L’islamisme porte une interprétation du monde, une vision de l’organisation de la société et un rôle donné à la religion dans l’exercice du pouvoir.

Différents courants de l’islamisme cohabitent, dont les deux principaux sont le wahhabisme et l’idéologie des Frères musulmans (frérisme). Si de nombreux paramètres les distinguent, ils poursuivent un objectif commun : faire de l’islam un cadre de vie, un projet pour l’individu et la société, visant à préserver une civilisation islamique et à établir une vision universaliste et prosélyte de l’islam. Il s’agit d’un projet total visant à codifier et normer les rapports sociaux :

  • Les rapports hommes-femmes (mixité interdite chez les wahhabites),
  • Les normes alimentaires (le halal),
  • Les normes économiques (finance islamique),
  • Les normes du rapport à l’autre (al-wala’ wa al-bara’, qui définit chez les wahhabites la séparation entre les musulmans et les non-musulmans et peut aller jusqu’au rejet total de l’autre),
  • Les normes vestimentaires et comportementales (voile, barbe).

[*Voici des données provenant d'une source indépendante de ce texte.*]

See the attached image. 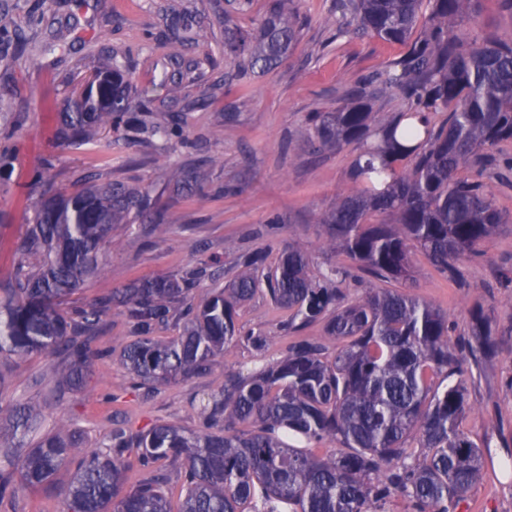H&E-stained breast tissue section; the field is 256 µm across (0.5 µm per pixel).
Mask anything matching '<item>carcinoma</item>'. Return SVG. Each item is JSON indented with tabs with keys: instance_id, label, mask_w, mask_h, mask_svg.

Les idéologies islamistes sont nées et se sont développées dans des pays et des contextes particuliers et ont transformé les sociétés qui les ont vues naître : Frères musulmans en Égypte, puis dans d’autres pays du monde arabe ; wahhabisme en Arabie saoudite ; turco-islamisme en Turquie ; révolution islamique en Iran. 

Trois moments charnières

Ces matrices présentent des différences idéologiques majeures mais leurs histoires suivent des évolutions relativement proches, rythmées par des moments charnières communs :

  • Les années 1920, la fin de la Première Guerre mondiale et de l’Empire ottoman. En Turquie le sultanat puis le califat sont abolis et la République proclamée ; en Arabie saoudite, Ibn Saoud achève la conquête de la péninsule Arabique par la prise des deux lieux saints de l’islam, La Mecque et Médine ; en Égypte, une nouvelle forme de rapport à la religion apparaît en 1928 avec la création de la confrérie des Frères musulmans ; une nouvelle dynastie, les Pahlavi, émerge en Iran.
  • La fin des années 1970, le retour en force de la référence religieuse, face à des idéologies nationalistes (turque, iranienne, arabe) à bout de souffle. En 1979, la monarchie iranienne est renversée par la Révolution Islamique. En 1979, en Arabie saoudite, la légitimité du pouvoir est contestée par un groupe millénariste qui s’empare de la grande mosquée de La Mecque. En 1980 en Turquie, un coup d’État bouscule la vie politique et amorce la “synthèse turco-islamiste”, qui ouvre la voie à l’essor de l’islam politique dans le pays. En 1981, le président de la République arabe d’Égypte Sadate est assassiné par des extrémistes religieux. Enfin, le contexte international favorise la montée en puissance de l’islam politique avec l’invasion de l’Afghanistan par l’URSS en 1979, suivie par l’émergence d’un djihad armé.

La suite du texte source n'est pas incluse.